Concorso scuole innovative, al via a tappe forzate l'esame delle proposte: entro luglio i primi cinque vincitori

Massimo Frontera

La commissione giudicatrice ha stabilito il metodo di lavoro per selezionare nel più breve tempo possibile le centinaia di proposte in gara

Un metodo di lavoro, un programma per le prossime settimane, alcune soluzioni pratiche per valutare nel minor tempo possibile le centinaia di proposte del concorso internazionale lanciato dal Miur per realizzare 51 nuove scuole innovative. Il tutto per arrivare al traguardo del 22 novembre prossimo - seconda ricorrenza della giornata nazionale della sicurezza nelle scuole - con tutti i vincitori già individuati e una esposizione di tutti i 1.238 progetti candidati.
Sono queste in sintesi le decisioni prese nel corso dell'incontro della commissione giudicatrice del concorso "scuole innovative", avvenuto lunedì 5 giugno presso il ministero dell'Istruzione. Riunione convocata dal Miur la scorsa settimana, dopo una lunga pausa nella procedura.

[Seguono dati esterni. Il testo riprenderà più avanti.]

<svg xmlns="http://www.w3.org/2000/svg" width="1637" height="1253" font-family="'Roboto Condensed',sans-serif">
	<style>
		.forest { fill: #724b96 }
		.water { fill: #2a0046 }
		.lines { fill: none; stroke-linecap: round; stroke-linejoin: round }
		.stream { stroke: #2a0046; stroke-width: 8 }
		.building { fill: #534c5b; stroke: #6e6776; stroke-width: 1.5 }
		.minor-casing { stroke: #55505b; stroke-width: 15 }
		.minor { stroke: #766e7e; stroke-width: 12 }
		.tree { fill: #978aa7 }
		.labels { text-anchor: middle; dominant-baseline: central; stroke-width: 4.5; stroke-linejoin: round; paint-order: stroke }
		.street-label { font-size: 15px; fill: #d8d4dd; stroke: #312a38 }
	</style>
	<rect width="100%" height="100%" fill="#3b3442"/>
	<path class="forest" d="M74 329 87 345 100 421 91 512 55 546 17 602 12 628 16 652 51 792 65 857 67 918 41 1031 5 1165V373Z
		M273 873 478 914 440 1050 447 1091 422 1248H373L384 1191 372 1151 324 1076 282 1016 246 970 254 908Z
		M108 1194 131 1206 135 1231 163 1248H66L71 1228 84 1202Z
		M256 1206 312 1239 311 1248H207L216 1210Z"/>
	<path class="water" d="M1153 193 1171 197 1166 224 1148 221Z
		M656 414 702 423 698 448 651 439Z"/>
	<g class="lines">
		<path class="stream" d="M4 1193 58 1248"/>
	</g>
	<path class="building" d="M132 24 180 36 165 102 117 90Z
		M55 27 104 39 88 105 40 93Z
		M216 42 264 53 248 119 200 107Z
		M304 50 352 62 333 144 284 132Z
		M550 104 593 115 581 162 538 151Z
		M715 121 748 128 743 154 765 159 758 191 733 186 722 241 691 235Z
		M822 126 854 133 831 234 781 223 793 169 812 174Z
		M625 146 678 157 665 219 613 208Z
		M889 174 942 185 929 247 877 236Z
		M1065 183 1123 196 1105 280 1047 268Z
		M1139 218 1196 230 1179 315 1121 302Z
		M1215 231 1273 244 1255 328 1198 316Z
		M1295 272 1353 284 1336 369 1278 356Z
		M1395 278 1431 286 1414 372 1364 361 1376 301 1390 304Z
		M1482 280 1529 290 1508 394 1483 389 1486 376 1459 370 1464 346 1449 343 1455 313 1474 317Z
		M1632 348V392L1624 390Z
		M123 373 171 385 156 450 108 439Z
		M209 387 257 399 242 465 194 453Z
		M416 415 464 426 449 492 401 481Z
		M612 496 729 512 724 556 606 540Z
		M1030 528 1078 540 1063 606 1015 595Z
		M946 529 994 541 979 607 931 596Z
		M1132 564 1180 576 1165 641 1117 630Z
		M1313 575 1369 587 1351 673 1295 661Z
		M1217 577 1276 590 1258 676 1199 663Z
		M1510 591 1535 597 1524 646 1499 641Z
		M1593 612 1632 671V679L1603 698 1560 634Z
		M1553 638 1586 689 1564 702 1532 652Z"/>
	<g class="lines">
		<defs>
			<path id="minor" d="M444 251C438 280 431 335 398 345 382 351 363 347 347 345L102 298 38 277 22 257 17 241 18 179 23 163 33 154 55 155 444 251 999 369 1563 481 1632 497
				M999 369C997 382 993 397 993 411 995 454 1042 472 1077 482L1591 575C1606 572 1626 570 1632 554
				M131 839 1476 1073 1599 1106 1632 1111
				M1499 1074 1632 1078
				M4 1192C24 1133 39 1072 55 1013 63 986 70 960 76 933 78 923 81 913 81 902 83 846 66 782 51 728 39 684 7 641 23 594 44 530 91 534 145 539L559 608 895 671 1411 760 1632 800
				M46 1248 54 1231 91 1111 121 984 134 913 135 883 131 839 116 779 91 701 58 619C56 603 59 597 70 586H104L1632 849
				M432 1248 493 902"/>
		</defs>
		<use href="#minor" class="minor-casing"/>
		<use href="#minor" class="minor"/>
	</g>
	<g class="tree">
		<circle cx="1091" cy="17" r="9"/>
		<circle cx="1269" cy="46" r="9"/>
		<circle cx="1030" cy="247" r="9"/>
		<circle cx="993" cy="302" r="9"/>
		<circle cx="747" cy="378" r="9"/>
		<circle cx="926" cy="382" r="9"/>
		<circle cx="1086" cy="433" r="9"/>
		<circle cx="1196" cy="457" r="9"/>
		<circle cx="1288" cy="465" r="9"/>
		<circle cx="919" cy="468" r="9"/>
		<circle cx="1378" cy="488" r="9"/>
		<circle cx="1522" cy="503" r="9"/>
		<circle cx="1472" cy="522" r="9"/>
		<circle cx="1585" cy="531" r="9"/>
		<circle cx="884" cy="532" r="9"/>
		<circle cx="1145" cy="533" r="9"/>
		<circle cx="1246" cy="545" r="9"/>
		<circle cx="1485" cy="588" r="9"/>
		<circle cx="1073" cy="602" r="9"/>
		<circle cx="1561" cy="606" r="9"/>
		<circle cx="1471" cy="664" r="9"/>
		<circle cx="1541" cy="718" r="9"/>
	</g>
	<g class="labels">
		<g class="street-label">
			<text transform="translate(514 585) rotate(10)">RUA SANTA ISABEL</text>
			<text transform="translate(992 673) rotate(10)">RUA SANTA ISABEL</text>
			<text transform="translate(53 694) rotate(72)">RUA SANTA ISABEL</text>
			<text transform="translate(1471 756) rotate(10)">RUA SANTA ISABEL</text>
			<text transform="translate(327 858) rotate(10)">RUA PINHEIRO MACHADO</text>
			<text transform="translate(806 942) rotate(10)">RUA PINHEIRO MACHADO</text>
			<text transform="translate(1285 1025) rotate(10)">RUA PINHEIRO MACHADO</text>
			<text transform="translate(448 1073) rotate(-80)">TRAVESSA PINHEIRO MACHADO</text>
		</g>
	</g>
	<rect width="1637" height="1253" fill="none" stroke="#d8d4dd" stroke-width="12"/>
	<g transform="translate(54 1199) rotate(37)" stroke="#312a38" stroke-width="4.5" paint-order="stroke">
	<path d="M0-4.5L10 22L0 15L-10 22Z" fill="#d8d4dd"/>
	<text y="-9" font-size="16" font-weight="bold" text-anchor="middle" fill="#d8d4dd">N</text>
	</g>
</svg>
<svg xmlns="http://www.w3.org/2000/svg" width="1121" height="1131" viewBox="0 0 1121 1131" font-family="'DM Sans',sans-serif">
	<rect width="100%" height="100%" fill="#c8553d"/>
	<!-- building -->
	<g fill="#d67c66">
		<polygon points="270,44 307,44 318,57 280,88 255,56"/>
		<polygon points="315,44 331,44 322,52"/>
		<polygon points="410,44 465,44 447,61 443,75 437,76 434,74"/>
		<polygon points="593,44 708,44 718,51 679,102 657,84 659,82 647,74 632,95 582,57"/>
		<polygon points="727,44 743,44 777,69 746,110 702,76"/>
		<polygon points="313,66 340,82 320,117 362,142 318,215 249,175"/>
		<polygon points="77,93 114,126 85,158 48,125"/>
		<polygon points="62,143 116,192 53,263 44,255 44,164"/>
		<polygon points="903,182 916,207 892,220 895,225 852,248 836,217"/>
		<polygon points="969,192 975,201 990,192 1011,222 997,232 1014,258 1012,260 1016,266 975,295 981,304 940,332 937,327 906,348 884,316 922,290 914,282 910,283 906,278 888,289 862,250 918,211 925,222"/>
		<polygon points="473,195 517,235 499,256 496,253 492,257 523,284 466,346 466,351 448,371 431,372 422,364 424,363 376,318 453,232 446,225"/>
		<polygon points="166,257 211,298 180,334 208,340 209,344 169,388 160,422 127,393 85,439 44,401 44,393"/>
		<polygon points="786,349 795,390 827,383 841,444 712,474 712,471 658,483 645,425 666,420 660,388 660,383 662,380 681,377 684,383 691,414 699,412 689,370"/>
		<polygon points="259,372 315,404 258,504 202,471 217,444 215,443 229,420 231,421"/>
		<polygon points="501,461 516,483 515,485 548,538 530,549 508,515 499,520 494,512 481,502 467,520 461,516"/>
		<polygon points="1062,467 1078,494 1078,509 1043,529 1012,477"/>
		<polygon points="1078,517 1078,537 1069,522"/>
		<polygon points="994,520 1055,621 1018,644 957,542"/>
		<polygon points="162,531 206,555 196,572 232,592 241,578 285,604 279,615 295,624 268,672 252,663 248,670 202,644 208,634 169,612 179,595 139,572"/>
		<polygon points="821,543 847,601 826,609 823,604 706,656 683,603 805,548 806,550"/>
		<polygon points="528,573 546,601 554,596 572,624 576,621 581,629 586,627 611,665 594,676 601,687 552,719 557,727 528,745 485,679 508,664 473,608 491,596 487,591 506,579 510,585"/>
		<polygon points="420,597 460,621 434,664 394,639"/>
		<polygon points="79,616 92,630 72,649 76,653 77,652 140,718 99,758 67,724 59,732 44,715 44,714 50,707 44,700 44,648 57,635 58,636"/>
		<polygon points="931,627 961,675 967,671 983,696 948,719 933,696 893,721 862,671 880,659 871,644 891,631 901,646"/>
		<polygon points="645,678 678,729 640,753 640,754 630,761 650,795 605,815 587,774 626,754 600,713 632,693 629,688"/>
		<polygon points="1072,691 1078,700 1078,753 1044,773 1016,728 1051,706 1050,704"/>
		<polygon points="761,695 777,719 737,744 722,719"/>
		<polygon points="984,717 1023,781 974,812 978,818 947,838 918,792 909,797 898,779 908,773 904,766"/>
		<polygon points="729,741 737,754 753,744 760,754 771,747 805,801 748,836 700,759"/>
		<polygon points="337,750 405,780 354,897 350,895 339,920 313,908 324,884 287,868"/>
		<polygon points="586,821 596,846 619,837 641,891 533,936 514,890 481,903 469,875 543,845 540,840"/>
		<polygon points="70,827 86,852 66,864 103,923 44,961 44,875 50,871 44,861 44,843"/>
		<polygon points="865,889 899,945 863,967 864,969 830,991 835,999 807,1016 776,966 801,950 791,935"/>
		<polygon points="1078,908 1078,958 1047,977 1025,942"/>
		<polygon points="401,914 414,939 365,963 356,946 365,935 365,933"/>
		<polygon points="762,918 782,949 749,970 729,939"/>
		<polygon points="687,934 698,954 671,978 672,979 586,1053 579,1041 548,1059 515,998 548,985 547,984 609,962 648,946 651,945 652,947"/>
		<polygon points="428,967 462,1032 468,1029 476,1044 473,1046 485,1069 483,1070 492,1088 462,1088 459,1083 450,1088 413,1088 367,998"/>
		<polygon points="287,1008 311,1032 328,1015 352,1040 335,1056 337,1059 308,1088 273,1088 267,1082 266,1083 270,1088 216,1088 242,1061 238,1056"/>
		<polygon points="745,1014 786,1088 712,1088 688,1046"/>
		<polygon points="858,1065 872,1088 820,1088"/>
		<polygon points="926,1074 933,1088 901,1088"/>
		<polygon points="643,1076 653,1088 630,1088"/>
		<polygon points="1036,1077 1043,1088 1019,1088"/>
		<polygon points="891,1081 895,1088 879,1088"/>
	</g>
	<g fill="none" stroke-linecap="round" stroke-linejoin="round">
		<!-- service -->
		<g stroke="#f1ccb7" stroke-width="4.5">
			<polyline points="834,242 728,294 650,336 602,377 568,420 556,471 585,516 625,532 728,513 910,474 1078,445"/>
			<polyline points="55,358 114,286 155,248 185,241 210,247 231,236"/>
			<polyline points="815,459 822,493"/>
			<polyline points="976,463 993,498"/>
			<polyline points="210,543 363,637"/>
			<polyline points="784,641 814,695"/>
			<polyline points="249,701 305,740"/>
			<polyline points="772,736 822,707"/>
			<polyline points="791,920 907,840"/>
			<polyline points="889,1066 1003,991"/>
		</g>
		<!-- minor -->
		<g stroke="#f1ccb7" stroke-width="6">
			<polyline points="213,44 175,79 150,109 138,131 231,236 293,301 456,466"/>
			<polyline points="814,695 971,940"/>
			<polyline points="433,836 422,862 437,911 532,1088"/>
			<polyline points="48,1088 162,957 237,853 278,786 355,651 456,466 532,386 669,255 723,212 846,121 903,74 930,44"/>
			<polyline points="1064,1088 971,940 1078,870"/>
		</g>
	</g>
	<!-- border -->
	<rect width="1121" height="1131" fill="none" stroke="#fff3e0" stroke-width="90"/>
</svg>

Il metodo di lavoro sul quale ha concordato la commissione giudicatrice è quello di "aggredire" le 1.238 proposte raggruppandole per regione, partendo in ordine alfabetico, dall'Abruzzo in poi. Per ogni Regione si individuerà la proposta vincitrice, poi si passerà alla successiva e così via. Le riunioni della commissione potranno proseguire sia fisicamente presso il Miur sia in collegamento video. Il concorso è stato concepito come competizione on line, e sarebbe pertanto "dematerializzato". Ma per una migliore e più attenta valutazione delle proposte, è stato deciso di effettuare delle stampe, quantomeno delle tavole inviate da ciascun concorrente.
Se tutto procederà speditamente, i primi quattro o cinque vincitori per le prime regioni esaminate, saranno individuati già entro luglio. Per poi completare la selezione dopo l'estate, in tempo - come si diceva - per chiudere il concorso entro il 22 novembre.
Poi bisognerà realizzarli, i 51 progetti selezionati. Ma questa è una sfida che ormai slitta all'anno prossimo.